In the era of nanoscience, the size of particles to be investigated gets smaller and smaller but the traditional techniques used for characterization of materials are becoming inadequate. Electron Crystallography (EC) is a powerful and sometimes the unique tool to study crystal structure and properties of nano sized materials. It is a broad branch of science comprising both academic research and industrial needs. Materials studied using EC methods vary in size and nature, ranging from inorganic nanoparticles to biological samples.
Exciting developments such as aberration correctors, dedicated specimen-holders, highly sensitive cameras, new data acquisition techniques, automated routines for data collection and new data processing softwares allow electron crystallographers to solve crystal structures from nano particles at atomic resolution.

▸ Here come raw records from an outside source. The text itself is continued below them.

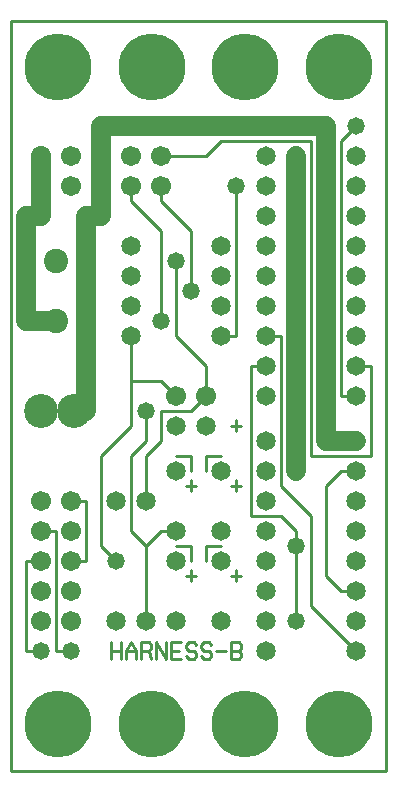
<source format=gtl>
%MOIN*%
%FSLAX25Y25*%
G04 D10 used for Character Trace; *
G04     Circle (OD=.01000) (No hole)*
G04 D11 used for Power Trace; *
G04     Circle (OD=.06700) (No hole)*
G04 D12 used for Signal Trace; *
G04     Circle (OD=.01100) (No hole)*
G04 D13 used for Via; *
G04     Circle (OD=.05800) (Round. Hole ID=.02800)*
G04 D14 used for Component hole; *
G04     Circle (OD=.06500) (Round. Hole ID=.03500)*
G04 D15 used for Component hole; *
G04     Circle (OD=.06700) (Round. Hole ID=.04300)*
G04 D16 used for Component hole; *
G04     Circle (OD=.08100) (Round. Hole ID=.05100)*
G04 D17 used for Component hole; *
G04     Circle (OD=.08900) (Round. Hole ID=.05900)*
G04 D18 used for Component hole; *
G04     Circle (OD=.11300) (Round. Hole ID=.08300)*
G04 D19 used for Component hole; *
G04     Circle (OD=.16000) (Round. Hole ID=.13000)*
G04 D20 used for Component hole; *
G04     Circle (OD=.18300) (Round. Hole ID=.15300)*
G04 D21 used for Component hole; *
G04     Circle (OD=.22291) (Round. Hole ID=.19291)*
%ADD10C,.01000*%
%ADD11C,.06700*%
%ADD12C,.01100*%
%ADD13C,.05800*%
%ADD14C,.06500*%
%ADD15C,.06700*%
%ADD16C,.08100*%
%ADD17C,.08900*%
%ADD18C,.11300*%
%ADD19C,.16000*%
%ADD20C,.18300*%
%ADD21C,.22291*%
%IPPOS*%
%LPD*%
G90*X0Y0D02*D21*X15625Y15625D03*D10*              
X33326Y37129D02*Y42871D01*X36674Y37129D02*        
Y42871D01*X33326Y40000D02*X36674D01*              
X38326Y37129D02*Y40000D01*X40000Y42871D01*        
X41674Y40000D01*Y37129D01*X38326Y40000D02*        
X41674D01*X43326Y37129D02*Y42871D01*X45837D01*    
X46674Y41914D01*Y40957D01*X45837Y40000D01*        
X43326D01*X45837D02*X46674Y37129D01*X48326D02*    
Y42871D01*X51674Y37129D01*Y42871D01*              
X56674Y37129D02*X53326D01*Y42871D01*X56674D01*    
X53326Y40000D02*X55837D01*X61674Y41914D02*        
X60837Y42871D01*X59163D01*X58326Y41914D01*        
Y40957D01*X59163Y40000D01*X60837D01*              
X61674Y39043D01*Y38086D01*X60837Y37129D01*        
X59163D01*X58326Y38086D01*X66674Y41914D02*        
X65837Y42871D01*X64163D01*X63326Y41914D01*        
Y40957D01*X64163Y40000D01*X65837D01*              
X66674Y39043D01*Y38086D01*X65837Y37129D01*        
X64163D01*X63326Y38086D01*X68326Y40000D02*        
X71674D01*X73326Y37129D02*Y42871D01*X75837D01*    
X76674Y41914D01*Y40957D01*X75837Y40000D01*        
X76674Y39043D01*Y38086D01*X75837Y37129D01*        
X73326D01*Y40000D02*X75837D01*D13*X20000D03*D12*  
X15000D01*Y80000D01*X10000D01*D15*D03*            
X20000Y70000D03*D12*X25000D01*Y90000D01*X20000D01*
D15*D03*X10000D03*X20000Y80000D03*D12*            
X30000Y75000D02*Y105000D01*X35000Y70000D02*       
X30000Y75000D01*D13*X35000Y70000D03*D12*          
X45000Y75000D02*X40000Y80000D01*X45000Y50000D02*  
Y75000D01*D14*Y50000D03*X55000D03*X35000D03*D10*  
X58326Y65000D02*X61674D01*X60000Y66914D02*        
Y63086D01*D12*X65000Y70000D02*Y75000D01*X70000D01*
D14*Y80000D03*Y70000D03*D12*X80000Y85000D02*      
X90000D01*X95000Y80000D01*Y75000D01*D13*D03*D12*  
Y50000D01*D13*D03*D12*X115000Y40000D02*           
X100000Y55000D01*D14*X115000Y40000D03*Y50000D03*  
D12*X100000Y55000D02*Y85000D01*X90000Y95000D01*   
Y145000D01*X85000D01*D14*D03*D12*X80000Y85000D02* 
Y135000D01*D14*X85000Y80000D03*Y90000D03*D10*     
X73326Y95000D02*X76674D01*X75000Y96914D02*        
Y93086D01*D13*X95000Y100000D03*D11*Y165000D01*D13*
D03*D11*Y205000D01*D13*D03*D12*X100000Y105000D02* 
Y210000D01*Y105000D02*X120000D01*Y135000D01*      
X115000D01*D14*D03*D12*X110000Y125000D02*         
X115000D01*D14*D03*D12*X110000D02*Y210000D01*     
X115000Y215000D01*D13*D03*D11*X105000Y165000D02*  
Y215000D01*D13*Y165000D03*D11*Y110000D01*         
X115000D01*D14*D03*D12*X105000Y95000D02*          
X110000Y100000D01*X105000Y65000D02*Y95000D01*     
X110000Y60000D02*X105000Y65000D01*                
X110000Y60000D02*X115000D01*D14*D03*Y70000D03*    
Y80000D03*X85000Y70000D03*X115000Y90000D03*       
X85000Y60000D03*Y50000D03*Y40000D03*D10*          
X73326Y65000D02*X76674D01*X75000Y66914D02*        
Y63086D01*D14*X115000Y100000D03*D12*X110000D01*   
D14*X85000Y125000D03*Y110000D03*Y100000D03*D10*   
X73326Y115000D02*X76674D01*X75000Y116914D02*      
Y113086D01*D14*X85000Y135000D03*D12*X80000D01*D14*
X70000Y145000D03*D12*X75000D01*Y195000D01*D13*D03*
D14*X85000Y185000D03*Y205000D03*D12*X50000D02*    
X65000D01*D15*X50000D03*X40000Y195000D03*D12*     
Y190000D01*X50000Y180000D01*Y150000D01*D13*D03*   
D12*X65000Y135000D02*X55000Y145000D01*            
X65000Y125000D02*Y135000D01*D15*Y125000D03*D12*   
X60000Y120000D01*X50000D01*Y110000D01*            
X45000Y105000D01*Y90000D01*D14*D03*               
X55000Y80000D03*D12*X50000D01*X45000Y75000D01*    
X40000Y80000D02*Y105000D01*X45000Y110000D01*      
Y120000D01*D13*D03*D12*X30000Y105000D02*          
X40000Y115000D01*Y130000D01*X50000D01*            
X55000Y125000D01*D15*D03*D14*X65000Y115000D03*    
X55000D03*D12*X40000Y130000D02*Y145000D01*D14*D03*
Y155000D03*D12*X55000Y145000D02*Y170000D01*D13*   
D03*D12*X60000Y160000D02*Y180000D01*D13*          
Y160000D03*D14*X70000Y155000D03*Y165000D03*       
Y175000D03*X40000D03*Y165000D03*D12*              
X60000Y180000D02*X50000Y190000D01*Y195000D01*D15* 
D03*X40000Y205000D03*D12*X65000D02*               
X70000Y210000D01*X100000D01*D11*X30000Y215000D02* 
X105000D01*X30000Y205000D02*Y215000D01*D15*       
Y205000D03*D11*Y195000D01*D15*D03*D11*Y185000D01* 
X25000D01*Y120000D01*X21000D01*D18*D03*X10000D03* 
D16*X15000Y150000D03*D11*X5000D01*Y185000D01*     
X10000D01*Y195000D01*D15*D03*D11*Y205000D01*D15*  
D03*X20000Y195000D03*Y205000D03*D21*              
X15625Y234375D03*D16*X15000Y170000D03*D21*        
X46875Y234375D03*D12*X0Y0D02*Y250000D01*Y0D02*    
X125000D01*Y250000D01*X0D01*D21*X78125Y234375D03* 
D14*X85000Y165000D03*Y175000D03*Y195000D03*       
Y155000D03*D21*X109375Y234375D03*D14*             
X115000Y145000D03*Y155000D03*Y165000D03*          
Y175000D03*Y185000D03*Y195000D03*Y205000D03*D12*  
X55000Y105000D02*X60000D01*Y100000D01*X65000D02*  
Y105000D01*X70000D01*D14*Y100000D03*D10*          
X58326Y95000D02*X61674D01*X60000Y96914D02*        
Y93086D01*D14*X55000Y100000D03*D12*Y75000D02*     
X60000D01*Y70000D01*D14*X55000D03*X70000Y50000D03*
X35000Y90000D03*D15*X20000Y60000D03*Y50000D03*    
X10000Y70000D03*D12*X5000D01*Y40000D01*X10000D01* 
D13*D03*D15*Y50000D03*Y60000D03*D21*              
X46875Y15625D03*X78125D03*X109375D03*M02*         

</source>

The Course intends to review the structure solution using electron crystallography methods as well as novel applications; it will be divided into three major fields:

1) provide a strong background on crystallography in general and electron crystallography in particular
2) introduce students to upcoming techniques for data acquisition and data processing as well as to the state-of-the-art electron microscopy
3) cover different approaches for structure solution and derive structure-property relationship

The emphasis will be given on the following subjects: structural and charge density studies of organic molecules like pigments and drugs, protein structures, complicated inorganic and metallic materials in the amorphous, nano-, meso- and quasi-crystalline state, minerals and magnetic materials.